Today I want to pause and take a direct look at one small but highly significant piece of recently proposed ACA implementation: health insurance premium variance based on tobacco banding. You may recall that the ACA's much vaunted promise to end both pre-existing condition exclusions and individual underwriting of insurance risk in many health insurance markets was designed to streamline -- both procedurally and financially -- access to health insurance for Americans.
There are some exceptions to the take all comers approach, however. In particular, it has always been contemplated that a certain amount of premium variance based on age and on the use of tobacco products would be permitted. Only recently, proposed rules on the insurance process known as banding have shown what is really meant by an acceptable amount of discrimination based on tobacco use. The ACA permits premiums to vary based on tobacco use by a factor of 1.5. And the premium supports available to low income individuals are not available for the tobacco use premium band bump.

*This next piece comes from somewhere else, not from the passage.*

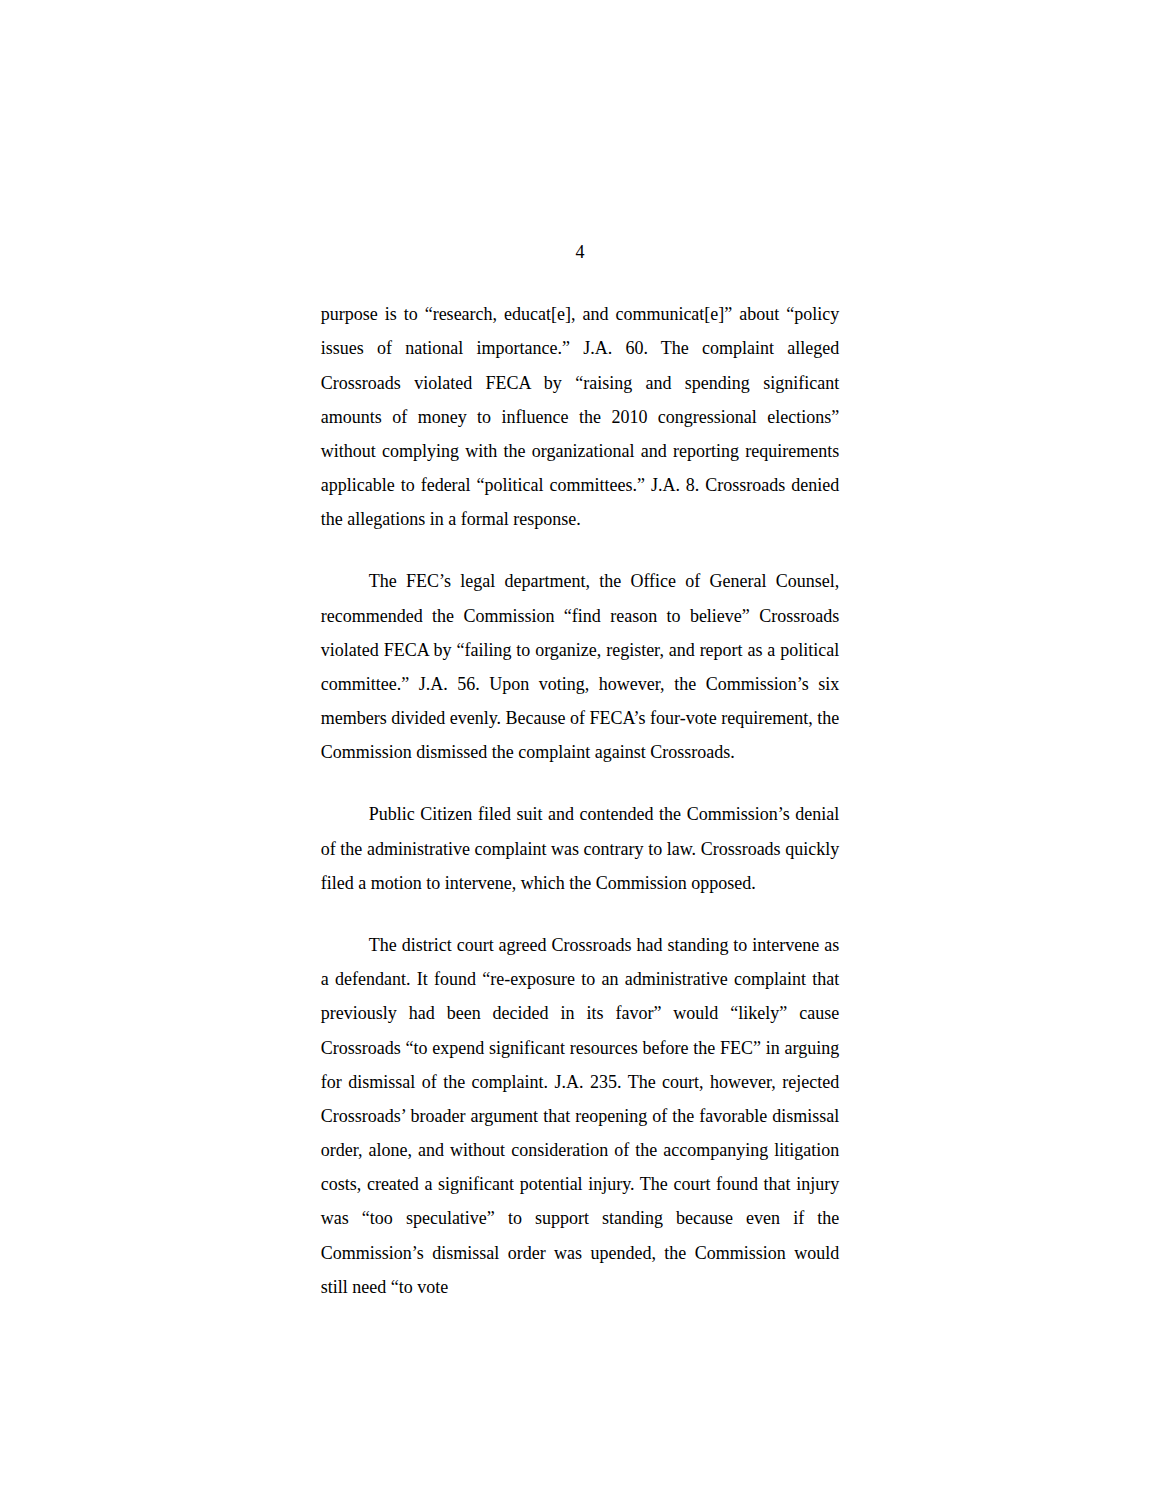4
purpose is to “research, educat[e], and communicat[e]” about “policy issues of national importance.” J.A. 60. The complaint alleged Crossroads violated FECA by “raising and spending significant amounts of money to influence the 2010 congressional elections” without complying with the organizational and reporting requirements applicable to federal “political committees.” J.A. 8. Crossroads denied the allegations in a formal response.
The FEC’s legal department, the Office of General Counsel, recommended the Commission “find reason to believe” Crossroads violated FECA by “failing to organize, register, and report as a political committee.” J.A. 56. Upon voting, however, the Commission’s six members divided evenly. Because of FECA’s four-vote requirement, the Commission dismissed the complaint against Crossroads.
Public Citizen filed suit and contended the Commission’s denial of the administrative complaint was contrary to law. Crossroads quickly filed a motion to intervene, which the Commission opposed.
The district court agreed Crossroads had standing to intervene as a defendant. It found “re-exposure to an administrative complaint that previously had been decided in its favor” would “likely” cause Crossroads “to expend significant resources before the FEC” in arguing for dismissal of the complaint. J.A. 235. The court, however, rejected Crossroads’ broader argument that reopening of the favorable dismissal order, alone, and without consideration of the accompanying litigation costs, created a significant potential injury. The court found that injury was “too speculative” to support standing because even if the Commission’s dismissal order was upended, the Commission would still need “to vote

What does this really mean for older low income tobacco users?
In a nutshell: quite a bit. The proposed approach on tobacco use banding allows health insurers considerable flexibility in determining how to band for tobacco use but the recently proposed rule contains one example of permissible tobacco use related banding that gave me pause. Under the proposed rule, insurers could apply a different -- and considerably lower -- surcharge for tobacco use on younger smokers than on older smokers. How different? We are talking a tobacco use premium of, say, a few dollars a month for younger tobacco users and several hundred dollars a month for older tobacco users.
Several months ago, an interesting analysis by Rick Curtis and Ed Neuschler, projected that several hundred dollars of non-premium supported health insurance cost could knock a substantial number of older smokers into a very familiar kind of uninsurability known as unaffordability. This means an older low income smoker seeking insured status might find an un-subsidized tobacco premium surcharge of perhaps $4,000 a year, unaffordable. (Of course, were you an older low income citizen intent on evading the individual mandate you could take up smoking and game yourself into the exceeds 8% of houshold income exemption for the individual mandate.)
All of this makes some actuarial sense. Tobacco use has a long term fuse for its most expensive health effects.
All of this may not make the most public health sense, however. If higher unsubsidized premiums are designed to discourage tobacco use, there is little doubt that shorter term tobacco users have a higher success rate at quitting. Older smokers -- say a 57 year old male -- tend to be those with a pretty hard core addiction to nicotine, an addiction intensity not evenly distributed among the smoking population. There is recent evidence that some of the damage from long term smoking is more enduring than previously thought, even after complete cessation.
And the real irony is that Medicare has no tobacco use premium banding. Smoke your way to 65, for most Americans, is a perverse incentive indeed.